I've been told (but have not checked) that the
md5/sha1/dsa/rsa code paths are clean, i.e. will
work on i386.

With the above changes, rpm used to work on i386.

Again, there's little reason to support i386 execution of rpm
too little to justify the fixes listed above. All the changes
are known and desirable.

Those are my marching orders, nothing personal.

Comment 4 Leonard den Ottolander 2003-08-26 23:48:02 UTC
Creating /etc/rpm/platform as you say indeed renders an "Illegal instruction"
instead of a segfault when invoking rpm.

There's two things I don't understand: First, I thought this Cyrix is i686
compatible; second, are you telling the default rpm is *not* built using i386
instructions?


Comment 5 Jeff Johnson 2003-08-28 18:59:14 UTC
I don't believe Cyrix P166.

Yes, I just described the non-i386 instructions now in rpm, and what to
do about them if you choose.

Comment 6 Leonard den Ottolander 2003-08-29 16:07:34 UTC
Yes your explantation was clear. I am just surprised that a package containing
non-i386 instructions is shipped as an i386.rpm. If it uses i686 instructions,
shouldn't it be shipped as i686.rpm instead?

(By the way I thought the Cyrix was i586 compatible, not i686. Anyway, its
neither. ;)


Comment 7 Leonard den Ottolander 2004-01-12 13:26:50 UTC
RPM probably also needs to have db4 built without nptl. See bug #91933
for a patch.


Comment 8 Michael K. Johnson 2004-01-19 18:22:49 UTC
For anyone browsing this bug who doesn't realize this:

Despite the "P" in the name, that CPU is really a 486-equivalent at
a slightly higher clock speed, not a pentium-equivalent.

Comment 9 Leonard den Ottolander 2004-01-26 14:42:39 UTC
I finally got the correct answer to this question from Arkadiusz
Miskiewicz from PLD (http://www.pld-linux.org/).

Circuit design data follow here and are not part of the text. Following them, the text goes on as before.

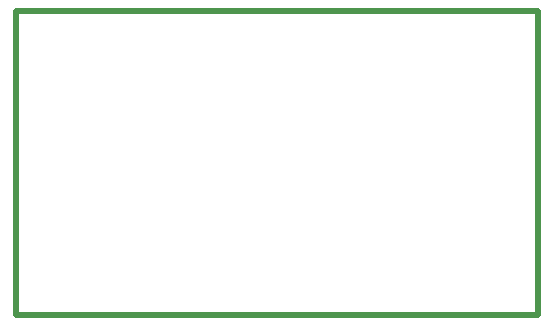
<source format=gbr>
G04 ( created by brdgerber.py ( brdgerber.py v0.1 2014-03-12 ) ) date 2020-09-09 16:52:58 EDT*
G04 Gerber Fmt 3.4, Leading zero omitted, Abs format*
%MOIN*%
%FSLAX34Y34*%
G01*
G70*
G90*
G04 APERTURE LIST*
%ADD14C,0.0600*%
%ADD11C,0.0000*%
%ADD10C,0.0760*%
%ADD13C,0.0050*%
%ADD12C,0.0060*%
%ADD16C,0.0100*%
%ADD15C,0.0200*%
G04 APERTURE END LIST*
G54D14*
D15*
G01X-05400Y07000D02*
G01X12000Y07000D01*
D15*
G01X12000Y07000D02*
G01X12000Y-03150D01*
D15*
G01X12000Y-03150D02*
G01X-05400Y-03150D01*
D15*
G01X-05400Y-03150D02*
G01X-05400Y07000D01*
M02*

</source>
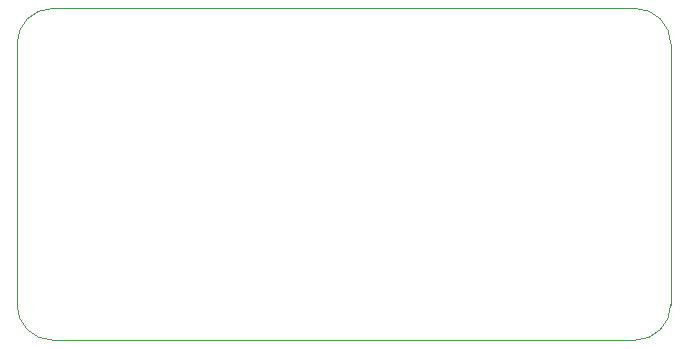
<source format=gm1>
%TF.GenerationSoftware,KiCad,Pcbnew,7.0.11*%
%TF.CreationDate,2024-03-13T01:45:22+08:00*%
%TF.ProjectId,UINIO-Signal-Translator,55494e49-4f2d-4536-9967-6e616c2d5472,Version 2.0.0*%
%TF.SameCoordinates,PX78a63b0PY57fedb0*%
%TF.FileFunction,Profile,NP*%
%FSLAX46Y46*%
G04 Gerber Fmt 4.6, Leading zero omitted, Abs format (unit mm)*
G04 Created by KiCad (PCBNEW 7.0.11) date 2024-03-13 01:45:22*
%MOMM*%
%LPD*%
G01*
G04 APERTURE LIST*
%TA.AperFunction,Profile*%
%ADD10C,0.100000*%
%TD*%
G04 APERTURE END LIST*
D10*
X-3005000Y-25090000D02*
X-3005000Y-3010000D01*
X-3005000Y-25090000D02*
G75*
G03*
X-5000Y-28090000I3000000J0D01*
G01*
X-5000Y-10000D02*
G75*
G03*
X-3005000Y-3010000I0J-3000000D01*
G01*
X52340000Y-3010000D02*
X52340000Y-25090000D01*
X49340000Y-28090000D02*
X-5000Y-28090000D01*
X49340000Y-28090000D02*
G75*
G03*
X52340000Y-25090000I0J3000000D01*
G01*
X52345000Y-3010000D02*
G75*
G03*
X49345000Y-10000I-3000000J0D01*
G01*
X-5000Y-10000D02*
X49345000Y-10000D01*
M02*

</source>
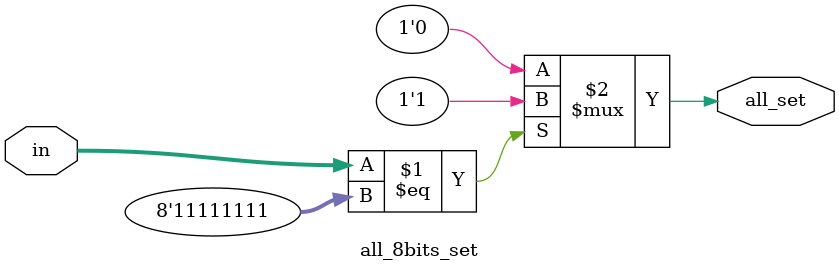
<source format=v>
module all_8bits_set(
	input [7:0]in,
	output all_set
);

assign all_set=(in==8'b11111111)?1'b1:1'b0;

endmodule


</source>
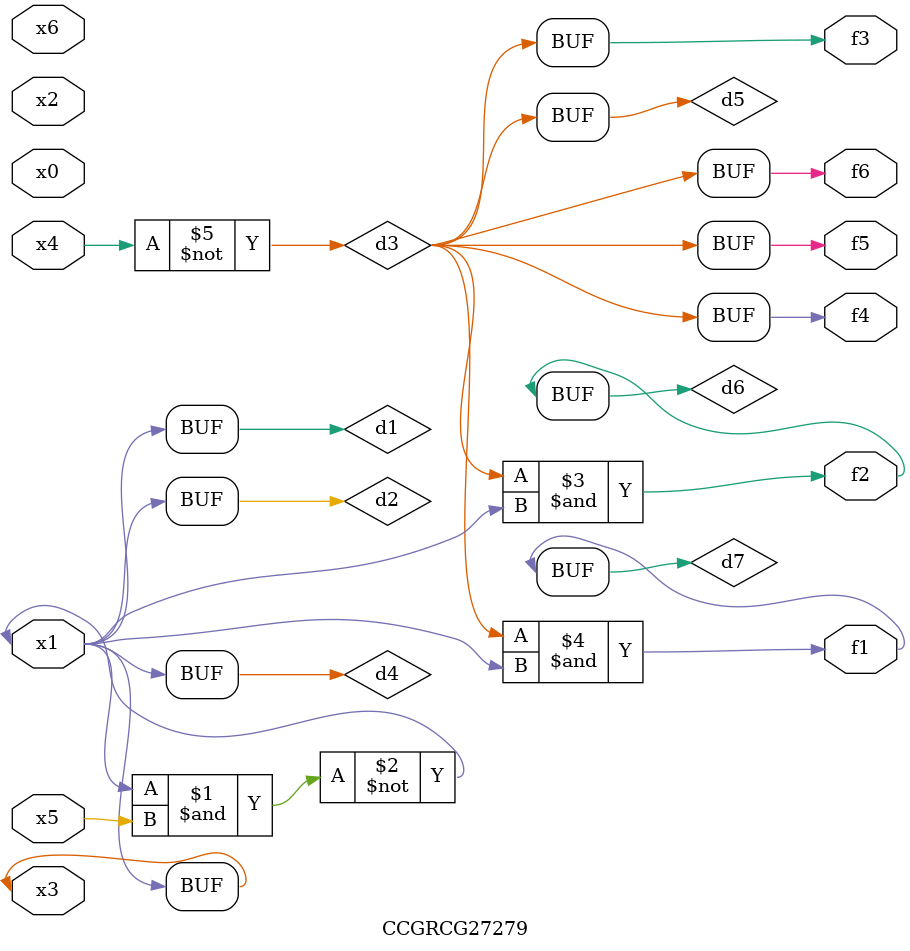
<source format=v>
module CCGRCG27279(
	input x0, x1, x2, x3, x4, x5, x6,
	output f1, f2, f3, f4, f5, f6
);

	wire d1, d2, d3, d4, d5, d6, d7;

	buf (d1, x1, x3);
	nand (d2, x1, x5);
	not (d3, x4);
	buf (d4, d1, d2);
	buf (d5, d3);
	and (d6, d3, d4);
	and (d7, d3, d4);
	assign f1 = d7;
	assign f2 = d6;
	assign f3 = d5;
	assign f4 = d5;
	assign f5 = d5;
	assign f6 = d5;
endmodule

</source>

The problem is that this Cyrix does not have a TSC flag (the same
applies to WinChips (CentaurHauls)).

Apply the following patch and create an /etc/rpm/platform:

--- rpm-4.2.1/rpmio/rpmsw.c.orig 2003-04-10 20:09:13.000000000 +0200
+++ rpm-4.2.1/rpmio/rpmsw.c 2003-11-17 21:55:44.649426712 +0100
@@ -27,7 +27,7 @@
 /*@unchecked@*/
 static int rpmsw_initialized = 0;
 
-#if defined(__i386__)
+#if 0 && defined(__i386__)
 /* Swiped from glibc-2.3.2 sysdeps/i386/i686/hp-timing.h */
 
 #defineHP_TIMING_ZERO(Var)(Var) = (0)

# echo "i386-redhat-linux" > /etc/rpm/platform


Comment 10 Hans de Goede 2004-09-02 06:04:57 UTC
Erm, I just stumbled over this bug following a thread of bugs of a
fedora-devel post.

Why won't this be fixed? I understand that building without NPTL
really is not an option, but in this case the problem isn't NPTL, but
the fact that rpm doesn't handle the cpu-detection correct. It tries
to use TSC which isn't there and it barfs out on the cpu dedection, so
IMHO this is really a bug and should be reopened.

Also since rpm MUST have NPTL, shouldn't rpm (and all other rpm's
which must have NPTL) be .i486.rpm?

BTW this is just my 2¢ I don't have a cpu which cuffers from this.